It’s not often that I read books by the same author one after the other
but I enjoyed Gilbert Adair’s The Act Of Roger Murgatroyd so
much that the only logical thing to do was dive straight into its sequel - and
second book in the Evadne Mount trilogy - A Mysterious Affair Of Style (2007).
I was hoping for more of the same, a murder mystery with a postmodern twist,
and, in this, it delivered, although I was left feeling that I’d read it too
soon after The Act Of Roger Murgatroyd, and this put it firmly in
the shadow of its predecessor.
Where the action of the first novel took place within the claustrophobic
environs of ffolkes Manor, A Mysterious Affair Of Style shifts
to London, notably a film studio, in the 1940s. As expected, references to the
golden age of crime fiction are there and, given Adair’s passion for cinema,
are coupled with plenty of jokes (and in-jokes) pertinent to the film industry
that generally work, although a few soon become tiring such as the ongoing
confusion over the roles of director and producer.
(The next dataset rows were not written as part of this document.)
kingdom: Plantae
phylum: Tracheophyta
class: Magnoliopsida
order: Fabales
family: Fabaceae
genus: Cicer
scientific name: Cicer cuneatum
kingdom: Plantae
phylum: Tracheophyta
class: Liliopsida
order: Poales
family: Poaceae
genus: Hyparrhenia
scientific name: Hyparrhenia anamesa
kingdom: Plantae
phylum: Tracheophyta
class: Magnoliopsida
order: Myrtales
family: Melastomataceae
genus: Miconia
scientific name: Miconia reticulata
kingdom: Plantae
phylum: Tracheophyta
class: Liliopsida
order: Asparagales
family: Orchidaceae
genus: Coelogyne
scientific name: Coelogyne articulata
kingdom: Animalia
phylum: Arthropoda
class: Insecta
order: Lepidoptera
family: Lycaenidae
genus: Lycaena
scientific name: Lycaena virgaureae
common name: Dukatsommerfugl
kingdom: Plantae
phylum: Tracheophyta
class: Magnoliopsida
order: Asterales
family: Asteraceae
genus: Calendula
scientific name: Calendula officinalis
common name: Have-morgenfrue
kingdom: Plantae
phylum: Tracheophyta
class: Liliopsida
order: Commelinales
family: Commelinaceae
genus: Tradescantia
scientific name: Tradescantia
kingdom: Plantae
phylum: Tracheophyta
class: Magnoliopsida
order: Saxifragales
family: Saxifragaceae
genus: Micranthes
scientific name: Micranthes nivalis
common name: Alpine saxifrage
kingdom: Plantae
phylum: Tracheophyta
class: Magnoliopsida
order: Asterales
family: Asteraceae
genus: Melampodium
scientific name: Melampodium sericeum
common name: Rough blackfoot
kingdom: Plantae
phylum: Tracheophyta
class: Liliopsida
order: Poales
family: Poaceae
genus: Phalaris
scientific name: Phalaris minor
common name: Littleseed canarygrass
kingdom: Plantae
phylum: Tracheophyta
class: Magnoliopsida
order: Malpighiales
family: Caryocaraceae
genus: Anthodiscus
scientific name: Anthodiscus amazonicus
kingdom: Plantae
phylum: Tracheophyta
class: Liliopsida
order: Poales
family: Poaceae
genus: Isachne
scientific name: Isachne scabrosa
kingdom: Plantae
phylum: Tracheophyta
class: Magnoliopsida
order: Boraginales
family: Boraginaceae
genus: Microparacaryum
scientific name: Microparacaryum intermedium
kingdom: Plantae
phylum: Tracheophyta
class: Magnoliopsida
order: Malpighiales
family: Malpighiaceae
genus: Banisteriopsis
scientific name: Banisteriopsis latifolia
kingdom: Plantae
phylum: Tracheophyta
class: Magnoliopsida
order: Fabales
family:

It’s ten years since Evadne Mount solved the case at ffolkes Manor and,
as Chief Inspector Trubshawe, formerly of Scotland Yard, notes when they bump
into each other at the Ritz, recognising each other instantly as, in a nod to
Agatha Christie, who never let Poirot grow old, “It’s almost as though time
stood still”. From here these two old partners in (solving) crime renew their
friendship and it’s only a matter of time before Mount’s actress friend, Cora
Rutherford, is inviting them to watch her on the set of Alastair Farjeon’s (a
thinly disguised Hitchcock) new film, If Ever They Find Me Dead.
Fittingly Farjeon has been found dead and his assistant is in control of
the new film. As it is, the production is skating on thin ice and all it
doesn’t need is more tragedy striking, which is exactly what happens when the
aforementioned actress drops dead during filming. Now, while there are plenty
of suspects for Mount and Trubshawe to bring to task for the murder, none of
them have a motive. And the stakes get higher when the elderly couple challenge
each other in the solving of the case with some drastic forfeits should either
lose.
A Mysterious Affair Of Style hobbles along
on its own momentum, pausing for long dialogues and passages on the nature of
whodunits, throwing in all manner of jokes literary and cinematic, obvious and
obscure. For examples. Mount’s favourite exclamation - “Great Scott-Moncrieff!”
- is a reference to the translation award Adair won for bringing Perec’s La
Disparition to English as A Void. Whereas a film titled An American In
Plaster-of-Paris is bordering on groanworthy. Regardless, it’s all playful,
even if it doesn’t alway pay off.
For a murder mystery there’s not much sleuthing either, Mount eschewing
logical methods and instead trusting the intuition of her itchy bottom. But, as
murder mysteries go, A Mysterious Affair Of Style doesn’t quite deliver and
this may be because, as in Mount’s words, referring to one of her less
successful novels, “it’s too clever for its own good. It’s what you might call
clever-clever, which sounds twice as clever as clever itself but is actually
only half.” This is certainly true of the conclusion which don’t really hit as
hard as Mount’s formula for crime writing:
“When the revelations come tumbling out one after the other, the impact
on the reader has got to be instantaneous. They’ve got to hit you - practically
smack you - in the face.”
While it’s a readable, playful book - trademark Adair, then - it is
capable of instigating the occasional smirk at its knowing humour and
references, but as a whole it doesn’t really deliver. There may be more to it,
as deliberate spelling errors - missing letters, additional letters - can be
found at many points. To my mind the mysterious affair of style, aside from
that within the novel, is the notion that Adair is emulating Mount’s style and
the errors may hint that something is not quite right, and if so, then, through
his main character, the author throws one last knowing wink to the reader:
“My publishers, my readers, my critics - well, most of them,” she
qualified, not quite suppressing an embryonic snarl - “they all tell me that my
latest book, whichever it happens to be, is wonderful, is terrific, is the
finest so far, though we all know it’s a dud.”